──────── TEXT SHOWN ────────
RetinaFace

RetinaFace is a single-stage face detector implemented in PyTorch based on the original paper “RetinaFace: Single-stage Dense Face Localisation in the Wild”.

The official code can be found here.

Weights are available in the releases section of the repository:

  • Resnet50: data/models/face_detector_retinaface/mobilenet0.25_Final.pth

  • Mobilenet0.25: data/models/face_detector_retinaface/Resnet50_Final.pth

Performance on WIDER Face Val dataset

Backbone

AP - easy

AP - medium

AP - hard

Inference time (s/img) - CPU

Inference time (s/img) - GPU

Resnet50

95.48%

94.04%

84.43%

3.617

0.136

Mobilenet0.25

90.70%

88.16%

73.82%

0.253

0.120

CPU: Intel(R) Xeon(R) Silver 4116 || GPU: Quadro RTX 8000

Usage example

import cv2
from toolbox.Models.face_detector_retinaface import FaceDetector

img = cv2.imread("data/samples/images/faces/celeb/ben_mad_min_jer.png")

detector = FaceDetector(
    weights_path="data/models/face_detector_retinaface/mobilenet0.25_Final.pth", 
    model_name="mobile0.25",
    use_cuda=False
)
instances = detector.predict(img)

print(instances[0].fields)
# > ['bounding_box', 'confidence']

for instance in instances:
    print(instance.bounding_box, instance.confidence)
──────── RECORDS SHOWN ────────
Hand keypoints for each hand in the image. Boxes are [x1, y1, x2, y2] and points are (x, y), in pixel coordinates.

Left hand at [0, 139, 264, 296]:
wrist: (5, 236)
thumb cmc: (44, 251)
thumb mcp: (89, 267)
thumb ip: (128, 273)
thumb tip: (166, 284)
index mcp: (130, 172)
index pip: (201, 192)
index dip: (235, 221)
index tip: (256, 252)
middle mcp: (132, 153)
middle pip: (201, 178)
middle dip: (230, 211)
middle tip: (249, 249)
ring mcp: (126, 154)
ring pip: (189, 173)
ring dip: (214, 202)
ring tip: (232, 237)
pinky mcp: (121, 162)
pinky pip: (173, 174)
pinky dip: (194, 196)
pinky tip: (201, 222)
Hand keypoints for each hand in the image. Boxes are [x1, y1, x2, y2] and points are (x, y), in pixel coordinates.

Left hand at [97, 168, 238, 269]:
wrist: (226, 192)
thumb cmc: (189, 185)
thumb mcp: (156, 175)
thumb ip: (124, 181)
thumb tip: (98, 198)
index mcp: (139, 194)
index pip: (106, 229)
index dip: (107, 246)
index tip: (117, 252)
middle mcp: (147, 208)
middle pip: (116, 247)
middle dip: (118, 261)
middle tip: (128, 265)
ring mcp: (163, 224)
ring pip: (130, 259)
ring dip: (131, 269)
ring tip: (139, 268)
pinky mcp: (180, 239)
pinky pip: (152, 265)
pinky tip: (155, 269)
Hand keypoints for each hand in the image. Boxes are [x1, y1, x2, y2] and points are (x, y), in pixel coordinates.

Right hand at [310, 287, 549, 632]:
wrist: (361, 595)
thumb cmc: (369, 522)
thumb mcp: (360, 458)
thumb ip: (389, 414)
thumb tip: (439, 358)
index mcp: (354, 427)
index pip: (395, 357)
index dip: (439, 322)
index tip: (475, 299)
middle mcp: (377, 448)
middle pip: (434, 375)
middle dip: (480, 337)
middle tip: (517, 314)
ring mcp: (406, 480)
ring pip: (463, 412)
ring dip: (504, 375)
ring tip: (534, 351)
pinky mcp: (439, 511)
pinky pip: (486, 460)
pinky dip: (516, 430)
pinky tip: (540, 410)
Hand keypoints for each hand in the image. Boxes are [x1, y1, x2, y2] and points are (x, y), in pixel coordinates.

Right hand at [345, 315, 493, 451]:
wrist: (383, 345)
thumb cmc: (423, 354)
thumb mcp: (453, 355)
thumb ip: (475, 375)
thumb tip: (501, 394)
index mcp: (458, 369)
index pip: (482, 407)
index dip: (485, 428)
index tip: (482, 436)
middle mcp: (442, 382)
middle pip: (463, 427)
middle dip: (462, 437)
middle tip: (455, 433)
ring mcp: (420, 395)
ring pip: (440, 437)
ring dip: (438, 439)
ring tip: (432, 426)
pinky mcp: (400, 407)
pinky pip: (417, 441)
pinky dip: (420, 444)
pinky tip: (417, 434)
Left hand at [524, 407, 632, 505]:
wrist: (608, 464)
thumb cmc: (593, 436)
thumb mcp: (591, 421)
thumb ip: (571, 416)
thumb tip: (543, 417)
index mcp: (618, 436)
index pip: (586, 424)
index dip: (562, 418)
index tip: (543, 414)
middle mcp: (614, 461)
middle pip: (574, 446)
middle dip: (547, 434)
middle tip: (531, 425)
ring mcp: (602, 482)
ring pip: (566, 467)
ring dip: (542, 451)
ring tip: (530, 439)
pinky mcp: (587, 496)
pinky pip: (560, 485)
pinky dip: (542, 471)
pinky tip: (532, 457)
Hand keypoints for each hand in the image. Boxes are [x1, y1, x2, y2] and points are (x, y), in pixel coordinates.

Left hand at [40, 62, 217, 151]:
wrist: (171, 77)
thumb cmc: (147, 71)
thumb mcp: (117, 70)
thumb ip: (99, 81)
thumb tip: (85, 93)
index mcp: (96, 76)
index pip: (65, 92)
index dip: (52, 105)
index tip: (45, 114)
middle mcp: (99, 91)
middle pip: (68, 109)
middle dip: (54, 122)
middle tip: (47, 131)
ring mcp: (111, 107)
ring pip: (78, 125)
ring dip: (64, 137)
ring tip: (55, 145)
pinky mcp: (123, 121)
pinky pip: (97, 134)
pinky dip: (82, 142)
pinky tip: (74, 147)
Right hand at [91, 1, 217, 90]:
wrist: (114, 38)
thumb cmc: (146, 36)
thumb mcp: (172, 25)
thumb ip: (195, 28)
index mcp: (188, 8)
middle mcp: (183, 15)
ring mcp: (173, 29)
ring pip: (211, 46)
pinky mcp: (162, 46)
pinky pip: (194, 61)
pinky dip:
────────
__TASK INSTRUCTIONS__.
1. On the RetinaFace page, which GPU produced the inference times?
2. Shorten the paragraph of the RetinaFace page that begins "RetinaFace is a single-stage face detector" and keep its main facts.
Rely only on the RetinaFace page for the answers.

__WRITTEN RESPONSES__.
1. A Quadro RTX 8000.

2. RetinaFace is a single-stage PyTorch face detector based on the paper "RetinaFace: Single-stage Dense Face Localisation in the Wild."